**Directions:**
Reproduce the listing below word for word, leaving out the pictures.

**Given records:**
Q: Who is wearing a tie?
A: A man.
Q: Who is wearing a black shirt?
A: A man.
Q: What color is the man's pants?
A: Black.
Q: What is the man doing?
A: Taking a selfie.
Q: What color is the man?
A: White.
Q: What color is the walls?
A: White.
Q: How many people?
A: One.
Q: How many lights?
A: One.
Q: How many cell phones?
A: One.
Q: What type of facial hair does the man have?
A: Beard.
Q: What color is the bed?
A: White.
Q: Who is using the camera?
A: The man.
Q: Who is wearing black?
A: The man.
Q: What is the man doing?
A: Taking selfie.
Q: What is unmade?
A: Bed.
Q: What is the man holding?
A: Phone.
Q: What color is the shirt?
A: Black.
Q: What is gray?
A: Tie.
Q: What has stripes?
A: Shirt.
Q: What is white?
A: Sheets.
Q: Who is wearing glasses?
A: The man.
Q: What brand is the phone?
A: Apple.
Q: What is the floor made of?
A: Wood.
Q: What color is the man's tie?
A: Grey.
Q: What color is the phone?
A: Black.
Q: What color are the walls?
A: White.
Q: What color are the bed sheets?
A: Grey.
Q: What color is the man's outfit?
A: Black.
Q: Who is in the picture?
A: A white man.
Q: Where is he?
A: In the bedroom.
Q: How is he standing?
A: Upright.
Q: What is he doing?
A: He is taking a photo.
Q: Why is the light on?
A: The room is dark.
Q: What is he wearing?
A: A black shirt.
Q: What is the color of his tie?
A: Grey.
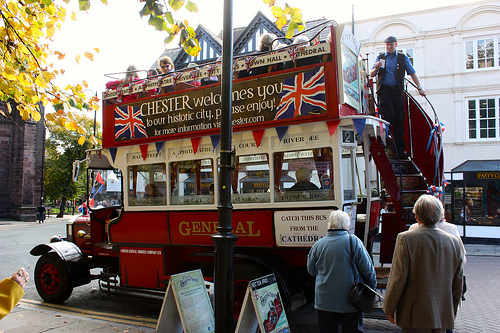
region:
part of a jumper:
[316, 283, 338, 312]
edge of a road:
[91, 308, 104, 319]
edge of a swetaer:
[324, 298, 347, 314]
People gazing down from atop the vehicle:
[125, 40, 330, 90]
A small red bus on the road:
[72, 45, 436, 314]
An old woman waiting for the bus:
[310, 207, 377, 327]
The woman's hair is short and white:
[320, 206, 357, 224]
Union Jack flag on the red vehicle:
[278, 70, 329, 118]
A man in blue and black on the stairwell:
[377, 36, 419, 149]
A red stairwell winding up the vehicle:
[365, 83, 457, 275]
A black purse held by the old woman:
[351, 278, 378, 319]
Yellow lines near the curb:
[22, 299, 149, 326]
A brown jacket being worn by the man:
[390, 233, 462, 318]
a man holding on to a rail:
[366, 32, 428, 159]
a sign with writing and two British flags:
[113, 65, 327, 142]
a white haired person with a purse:
[301, 209, 378, 330]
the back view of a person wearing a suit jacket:
[379, 193, 466, 331]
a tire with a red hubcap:
[32, 250, 71, 303]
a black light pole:
[214, 0, 238, 332]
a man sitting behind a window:
[271, 145, 334, 203]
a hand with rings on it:
[12, 265, 30, 288]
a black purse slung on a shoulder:
[346, 232, 378, 316]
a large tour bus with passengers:
[30, 25, 444, 310]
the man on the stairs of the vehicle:
[367, 34, 425, 157]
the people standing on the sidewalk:
[306, 193, 461, 331]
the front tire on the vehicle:
[33, 255, 75, 303]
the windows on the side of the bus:
[125, 144, 335, 201]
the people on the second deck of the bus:
[102, 22, 334, 94]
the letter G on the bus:
[178, 220, 192, 235]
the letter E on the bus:
[190, 220, 200, 233]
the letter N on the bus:
[200, 220, 211, 233]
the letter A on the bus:
[234, 220, 245, 232]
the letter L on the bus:
[245, 218, 261, 236]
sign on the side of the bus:
[110, 67, 339, 142]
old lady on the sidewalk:
[301, 203, 383, 331]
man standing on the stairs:
[373, 38, 418, 139]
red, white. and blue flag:
[269, 66, 328, 119]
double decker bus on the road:
[14, 57, 463, 328]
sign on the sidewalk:
[228, 268, 303, 331]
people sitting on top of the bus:
[109, 21, 333, 81]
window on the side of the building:
[464, 98, 499, 139]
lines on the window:
[458, 34, 499, 66]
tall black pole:
[211, 4, 238, 330]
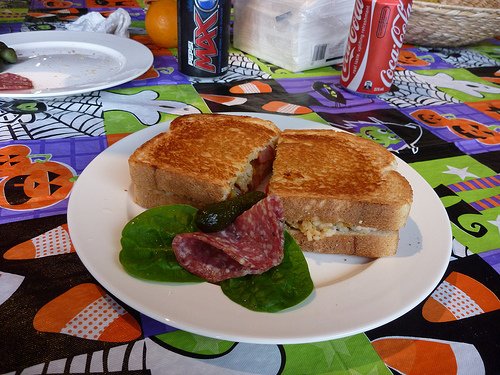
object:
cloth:
[1, 0, 500, 374]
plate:
[64, 107, 455, 347]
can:
[339, 1, 404, 94]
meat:
[169, 199, 286, 283]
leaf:
[114, 198, 270, 284]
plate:
[1, 26, 148, 102]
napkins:
[231, 2, 350, 71]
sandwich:
[120, 108, 415, 264]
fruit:
[143, 1, 182, 50]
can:
[174, 1, 232, 79]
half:
[124, 106, 279, 214]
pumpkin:
[411, 103, 451, 131]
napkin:
[63, 6, 130, 40]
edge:
[141, 277, 405, 350]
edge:
[268, 190, 411, 231]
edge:
[228, 281, 318, 314]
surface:
[126, 111, 276, 188]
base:
[339, 83, 397, 97]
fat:
[296, 218, 353, 241]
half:
[262, 122, 419, 260]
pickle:
[195, 190, 265, 232]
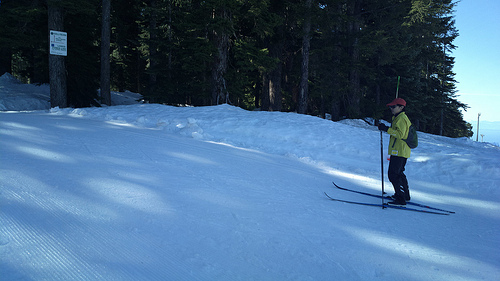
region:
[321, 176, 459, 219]
Person on skis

**Task answer:**
Q: Who is wearing a tie?
A: A man.
Q: Who is wearing a black shirt?
A: A man.
Q: What color is the man's pants?
A: Black.
Q: What is the man doing?
A: Taking a selfie.
Q: What color is the man?
A: White.
Q: What color is the walls?
A: White.
Q: How many people?
A: One.
Q: How many lights?
A: One.
Q: How many cell phones?
A: One.
Q: What type of facial hair does the man have?
A: Beard.
Q: What color is the bed?
A: White.
Q: Who is using the camera?
A: The man.
Q: Who is wearing black?
A: The man.
Q: What is the man doing?
A: Taking selfie.
Q: What is unmade?
A: Bed.
Q: What is the man holding?
A: Phone.
Q: What color is the shirt?
A: Black.
Q: What is gray?
A: Tie.
Q: What has stripes?
A: Shirt.
Q: What is white?
A: Sheets.
Q: Who is wearing glasses?
A: The man.
Q: What brand is the phone?
A: Apple.
Q: What is the floor made of?
A: Wood.
Q: What color is the man's tie?
A: Grey.
Q: What color is the phone?
A: Black.
Q: What color are the walls?
A: White.
Q: What color are the bed sheets?
A: Grey.
Q: What color is the man's outfit?
A: Black.
Q: Who is in the picture?
A: A white man.
Q: Where is he?
A: In the bedroom.
Q: How is he standing?
A: Upright.
Q: What is he doing?
A: He is taking a photo.
Q: Why is the light on?
A: The room is dark.
Q: What is he wearing?
A: A black shirt.
Q: What is the color of his tie?
A: Grey.
region:
part of a jumper:
[316, 283, 338, 312]
edge of a road:
[91, 308, 104, 319]
edge of a swetaer:
[324, 298, 347, 314]
People gazing down from atop the vehicle:
[125, 40, 330, 90]
A small red bus on the road:
[72, 45, 436, 314]
An old woman waiting for the bus:
[310, 207, 377, 327]
The woman's hair is short and white:
[320, 206, 357, 224]
Union Jack flag on the red vehicle:
[278, 70, 329, 118]
A man in blue and black on the stairwell:
[377, 36, 419, 149]
A red stairwell winding up the vehicle:
[365, 83, 457, 275]
A black purse held by the old woman:
[351, 278, 378, 319]
Yellow lines near the curb:
[22, 299, 149, 326]
A brown jacket being worn by the man:
[390, 233, 462, 318]
a man holding on to a rail:
[366, 32, 428, 159]
a sign with writing and two British flags:
[113, 65, 327, 142]
a white haired person with a purse:
[301, 209, 378, 330]
the back view of a person wearing a suit jacket:
[379, 193, 466, 331]
a tire with a red hubcap:
[32, 250, 71, 303]
a black light pole:
[214, 0, 238, 332]
a man sitting behind a window:
[271, 145, 334, 203]
a hand with rings on it:
[12, 265, 30, 288]
a black purse slung on a shoulder:
[346, 232, 378, 316]
a large tour bus with passengers:
[30, 25, 444, 310]
the man on the stairs of the vehicle:
[367, 34, 425, 157]
the people standing on the sidewalk:
[306, 193, 461, 331]
the front tire on the vehicle:
[33, 255, 75, 303]
the windows on the side of the bus:
[125, 144, 335, 201]
the people on the second deck of the bus:
[102, 22, 334, 94]
the letter G on the bus:
[178, 220, 192, 235]
the letter E on the bus:
[190, 220, 200, 233]
the letter N on the bus:
[200, 220, 211, 233]
the letter A on the bus:
[234, 220, 245, 232]
the letter L on the bus:
[245, 218, 261, 236]
sign on the side of the bus:
[110, 67, 339, 142]
old lady on the sidewalk:
[301, 203, 383, 331]
man standing on the stairs:
[373, 38, 418, 139]
red, white. and blue flag:
[269, 66, 328, 119]
double decker bus on the road:
[14, 57, 463, 328]
sign on the sidewalk:
[228, 268, 303, 331]
people sitting on top of the bus:
[109, 21, 333, 81]
window on the side of the building:
[464, 98, 499, 139]
lines on the window:
[458, 34, 499, 66]
tall black pole:
[211, 4, 238, 330]
object:
cloth:
[1, 0, 500, 374]
plate:
[64, 107, 455, 347]
can:
[339, 1, 404, 94]
meat:
[169, 199, 286, 283]
leaf:
[114, 198, 270, 284]
plate:
[1, 26, 148, 102]
napkins:
[231, 2, 350, 71]
sandwich:
[120, 108, 415, 264]
fruit:
[143, 1, 182, 50]
can:
[174, 1, 232, 79]
half:
[124, 106, 279, 214]
pumpkin:
[411, 103, 451, 131]
napkin:
[63, 6, 130, 40]
edge:
[141, 277, 405, 350]
edge:
[268, 190, 411, 231]
edge:
[228, 281, 318, 314]
surface:
[126, 111, 276, 188]
base:
[339, 83, 397, 97]
fat:
[296, 218, 353, 241]
half:
[262, 122, 419, 260]
pickle:
[195, 190, 265, 232]
region:
[321, 176, 459, 219]
Person on skis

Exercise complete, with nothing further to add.